Short history of AO technology
Heat and atmospheric turbulence cause distortions in the light received from stars. What we perceive as the twinkling of stars has the consequence of severely blurring the images obtained by terrestrial telescopes, to such an extent that many stars cannot be seen. AO technology has overcome this problem.
Before AO was invented, the only way to get rid of the blurring effect of the atmosphere was to send costly orbital telescopes into space, such as the Hubble Space Telescope. The idea of measuring the distortions of light and compensating for them in real time was first proposed in the 1950’s by the astronomer Horace Babcock, but it wasn’t until the 1990’s that technology had matured enough to bring this idea into practice.

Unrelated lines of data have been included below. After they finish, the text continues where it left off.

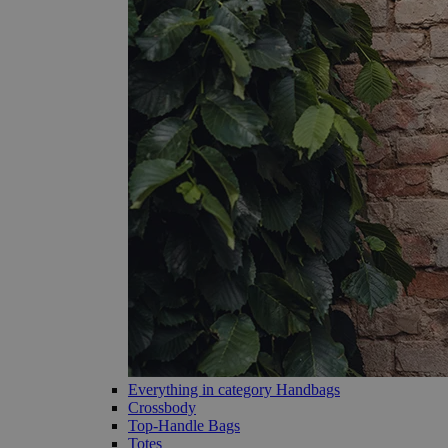
Everything in category Handbags
Crossbody
Top-Handle Bags
Totes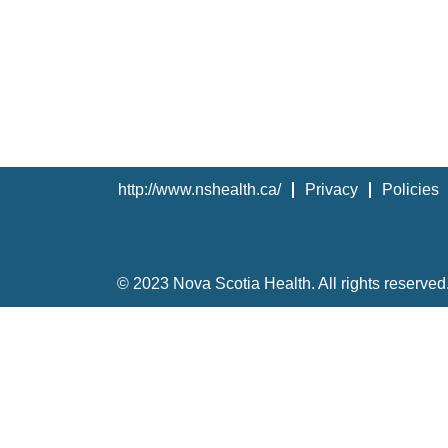
http://www.nshealth.ca/
Privacy
Policies
© 2023 Nova Scotia Health. All rights reserved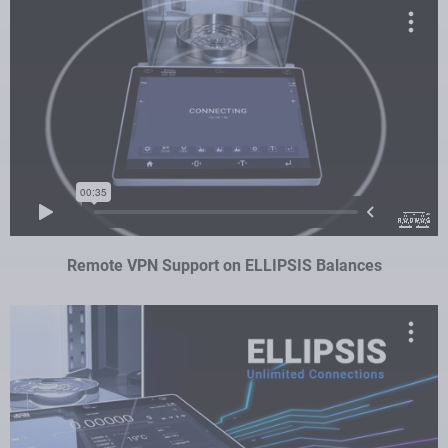
Remote VPN Support on ELLIPSIS Balances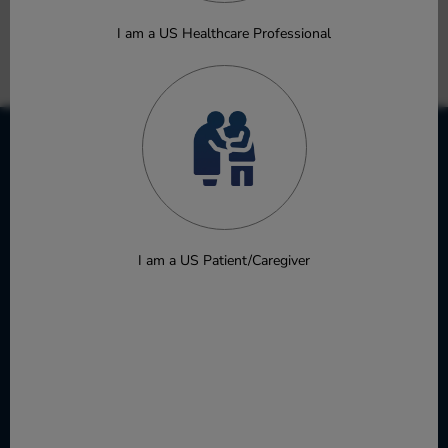
Takashima A, Masuishi T, Baba E, et al.
Oral Presentation
I am a US Healthcare Professional
Download
I am a US Patient/Caregiver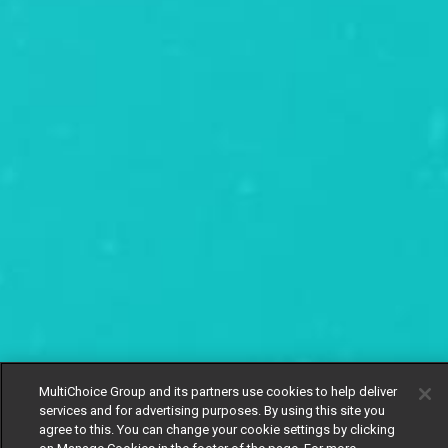
MultiChoice Group and its partners use cookies to help deliver
services and for advertising purposes. By using this site you
agree to this. You can change your cookie settings by clicking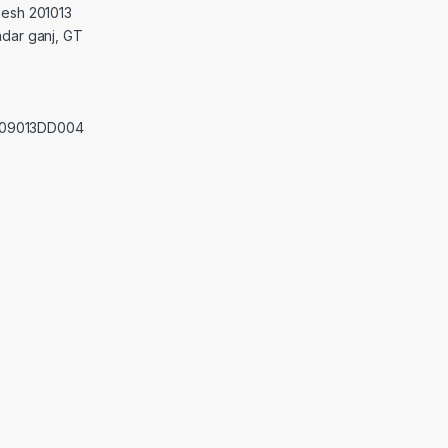
desh 201013
adar ganj, GT
0209013DD004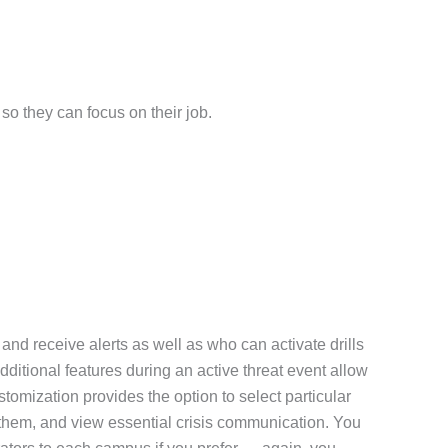
so they can focus on their job.
nd receive alerts as well as who can activate drills
dditional features during an active threat event allow
tomization provides the option to select particular
ve them, and view essential crisis communication. You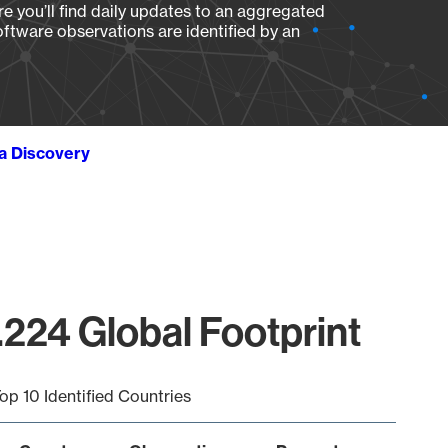
e you’ll find daily updates to an aggregated
oftware observations are identified by an
ta Discovery
.224 Global Footprint
op 10 Identified Countries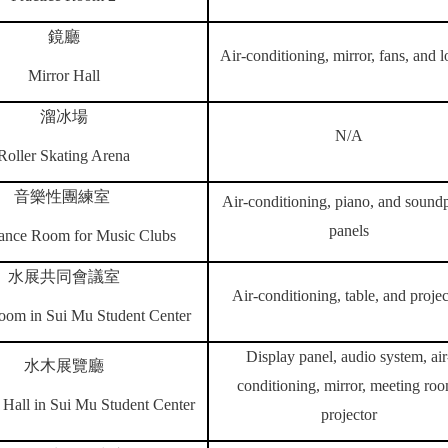
鏡廳
Air-conditioning, mirror, fans, and l
Mirror Hall
溜冰場
N/A
Roller
Skating Arena
音樂性團練室
Air-conditioning, piano, and sound
panels
ance Room for Music Clubs
水展共同會議室
Air-conditioning, table, and projec
oom in Sui Mu Student Center
Display panel, audio system, air
水木展覽廳
conditioning, mirror, meeting ro
 Hall in Sui Mu Student Center
projector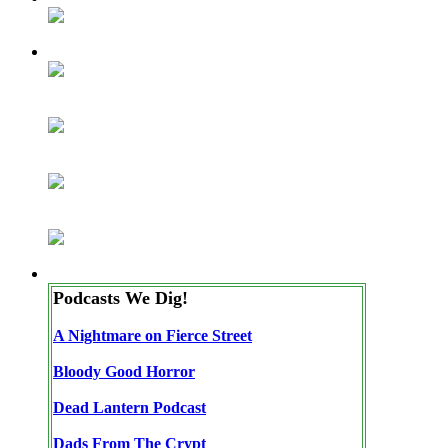
Podcasts We Dig!
A Nightmare on Fierce Street
Bloody Good Horror
Dead Lantern Podcast
Dads From The Crypt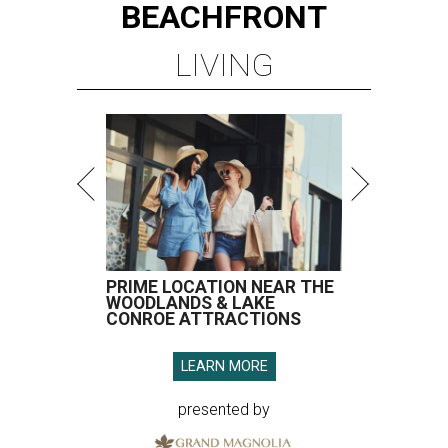
BEACHFRONT
LIVING
PRIME LOCATION NEAR THE
WOODLANDS & LAKE
CONROE ATTRACTIONS
LEARN MORE
presented by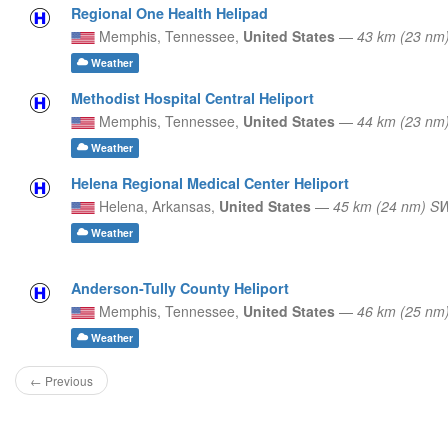
Regional One Health Helipad
Memphis,
Tennessee,
United States
—
43 km (23 nm
Weather
Methodist Hospital Central Heliport
Memphis,
Tennessee,
United States
—
44 km (23 nm
Weather
Helena Regional Medical Center Heliport
Helena,
Arkansas,
United States
—
45 km (24 nm) S
Weather
Anderson-Tully County Heliport
Memphis,
Tennessee,
United States
—
46 km (25 nm
Weather
← Previous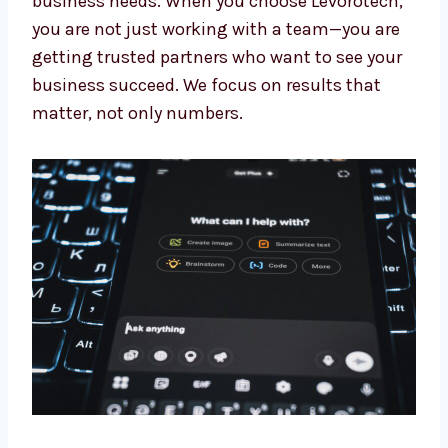
Our experts keep learning about the newest AI
updates. This means you always get the
benefit of the latest tools and methods made
for your business needs. When you choose
Levorotech, you are not just working with a
team—you are getting trusted partners who
want to see your business succeed. We focus
on results that matter, not only numbers.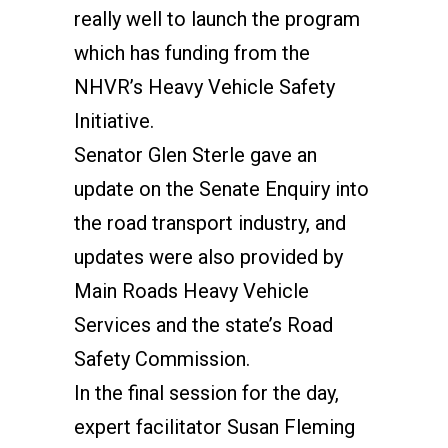
really well to launch the program
which has funding from the
NHVR’s Heavy Vehicle Safety
Initiative.
Senator Glen Sterle gave an
update on the Senate Enquiry into
the road transport industry, and
updates were also provided by
Main Roads Heavy Vehicle
Services and the state’s Road
Safety Commission.
In the final session for the day,
expert facilitator Susan Fleming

In the early 1990’s, major achievements in AO were declassified by the military for use in astronomy. Since then the technology has then been implemented in several major observatories. In the same decade, researchers also began to explore the potential of AO in vision science and ophthalmology.
See how it works
When light propagate through a optically imperfect media, its waves are affected by distortions that make images blurry. AO is a technique that eliminates distortions from light waves. Most AO systems are based on three key components that together operate in a closed-loop feedback configuration:
1. A wavefront sensor that repetitively measures shape distortions in light waves;
2. A deformable mirror that constantly reshapes it surface to compensate for the light’s distortions;
3. Computer algorithms that process the information from the sensor and drive the deformable mirror.
Additionally most astrophysical AO systems use an artificial « guide » star to produce the light needed for the wavefront sensor. They do so because sufficiently bright natural stars are not available in all parts of the sky. Such a guide star is created by shining a laser beam into the atmosphere.

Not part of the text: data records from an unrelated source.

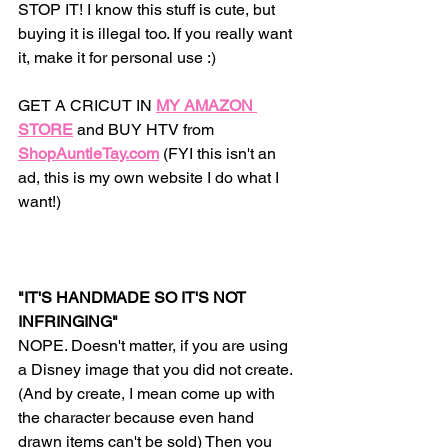
STOP IT! I know this stuff is cute, but 
buying it is illegal too. If you really want 
it, make it for personal use :) 
GET A CRICUT IN
MY AMAZON 
STORE
 and BUY HTV from 
ShopAuntieTay.com
(FYI this isn't an 
ad, this is my own website I do what I 
want!) 
"IT'S HANDMADE SO IT'S NOT 
INFRINGING" 
NOPE. Doesn't matter, if you are using 
a Disney image that you did not create. 
(And by create, I mean come up with 
the character because even hand 
drawn items can't be sold) Then you 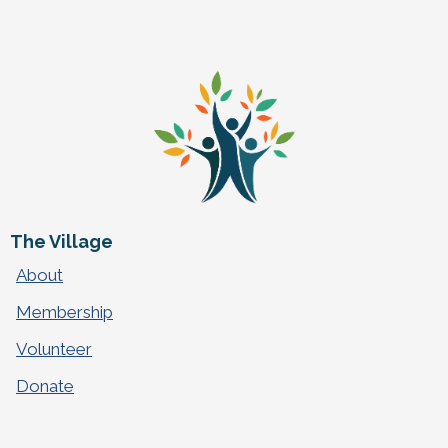
The Village
About
Membership
Volunteer
Donate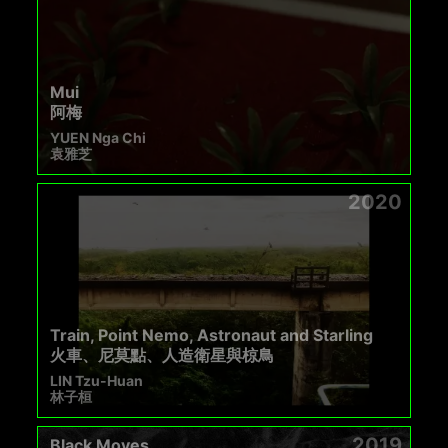
Mui
阿梅
YUEN Nga Chi
袁雅芝
2020
Train, Point Nemo, Astronaut and Starling
火車、尼莫點、人造衛星與椋鳥
LIN Tzu-Huan
林子桓
2019
Black Moves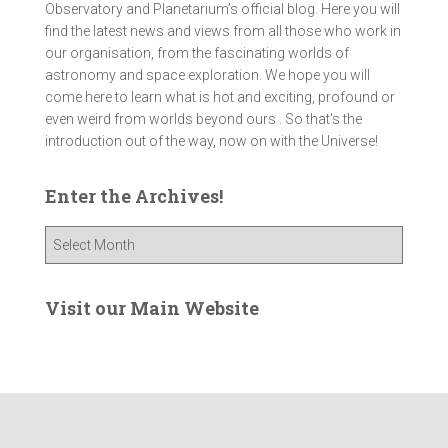
Observatory and Planetarium’s official blog. Here you will
find the latest news and views from all those who work in
our organisation, from the fascinating worlds of
astronomy and space exploration. We hope you will
come here to learn what is hot and exciting, profound or
even weird from worlds beyond ours . So that's the
introduction out of the way, now on with the Universe!
Enter the Archives!
E
n
t
e
Visit our Main Website
r
t
h
e
A
r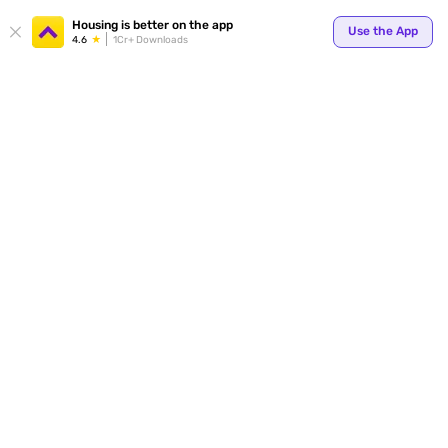
Your
Housing is better on the app
Use the App
4.6
1Cr+ Downloads
for p
ends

Adaptive optics, Adapted to eyes!
Optically speaking, our eyes are far from being perfect. Optical imperfections in the cornea, lens and intraocular fluids distort light waves, in the same way as the Earth’s atmosphere does. In addition to sometimes impairing vision, these defects always limit the resolution of retinal examinations. The main consequence is that microscopic alterations in the retina, despite their very high medical relevance, have always been invisible to doctors. Imagine Eyes’ AO technology has overcome this limitation and enabled examining patients’ eyes with an unprecedented precision.

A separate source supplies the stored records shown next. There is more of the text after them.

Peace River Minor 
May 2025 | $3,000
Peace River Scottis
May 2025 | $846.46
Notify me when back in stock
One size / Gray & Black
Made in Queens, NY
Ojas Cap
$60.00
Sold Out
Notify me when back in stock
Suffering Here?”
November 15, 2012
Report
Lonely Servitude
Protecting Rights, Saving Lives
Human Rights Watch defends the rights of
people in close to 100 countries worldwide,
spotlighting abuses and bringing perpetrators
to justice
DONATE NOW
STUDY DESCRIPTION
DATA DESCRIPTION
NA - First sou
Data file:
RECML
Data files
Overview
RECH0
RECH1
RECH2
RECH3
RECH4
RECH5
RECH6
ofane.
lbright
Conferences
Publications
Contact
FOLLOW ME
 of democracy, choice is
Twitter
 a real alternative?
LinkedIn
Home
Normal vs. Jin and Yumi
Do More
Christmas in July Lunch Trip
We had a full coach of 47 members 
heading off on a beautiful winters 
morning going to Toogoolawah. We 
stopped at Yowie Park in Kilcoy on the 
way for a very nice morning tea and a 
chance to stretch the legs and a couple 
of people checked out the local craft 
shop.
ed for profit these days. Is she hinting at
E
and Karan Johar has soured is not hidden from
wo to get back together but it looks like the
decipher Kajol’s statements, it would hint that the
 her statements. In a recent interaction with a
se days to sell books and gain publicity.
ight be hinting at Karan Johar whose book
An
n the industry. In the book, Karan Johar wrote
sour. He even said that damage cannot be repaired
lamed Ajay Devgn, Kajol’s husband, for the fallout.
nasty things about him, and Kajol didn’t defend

Although in theory both astronomy and medicine can benefit from using the same AO principles , in practice the technologies developed for large terrestrial telescopes have fallen far short of meeting the performance, compactness and cost effectiveness needed for medical applications. Imagine Eyes has tackled this challenge and designed a unique core technology that meets all the specifications required for operating with eyes.
More about Imagine Eyes' core technology
Imagine Eyes has miniaturized adaptive optics while making it far less expensive, totally non-invasive, and compatible with the wide range of optical defects that can be found in human eyes. Our team’s effort has also resulted in an intellectual property portfolio that encompasses seven families of patents.
Our medical devices integrate three main technology components:
- Wide-measuring-range Shack-Hartmann wavefront sensor based on precision micro-optics arrays
- Large-stroke deformable mirror powered by patented electromagnetic actuation technology
- Software algorithms that automatically control the adaptive optics system’s operation
Additionally, similar to the « guide star » technique used in astrophysical implementations of AO, Imagine Eyes has created a system that produces a « guide » light source at the retina and thus provides the very specific illumination conditions needed for operating AO in living eyes.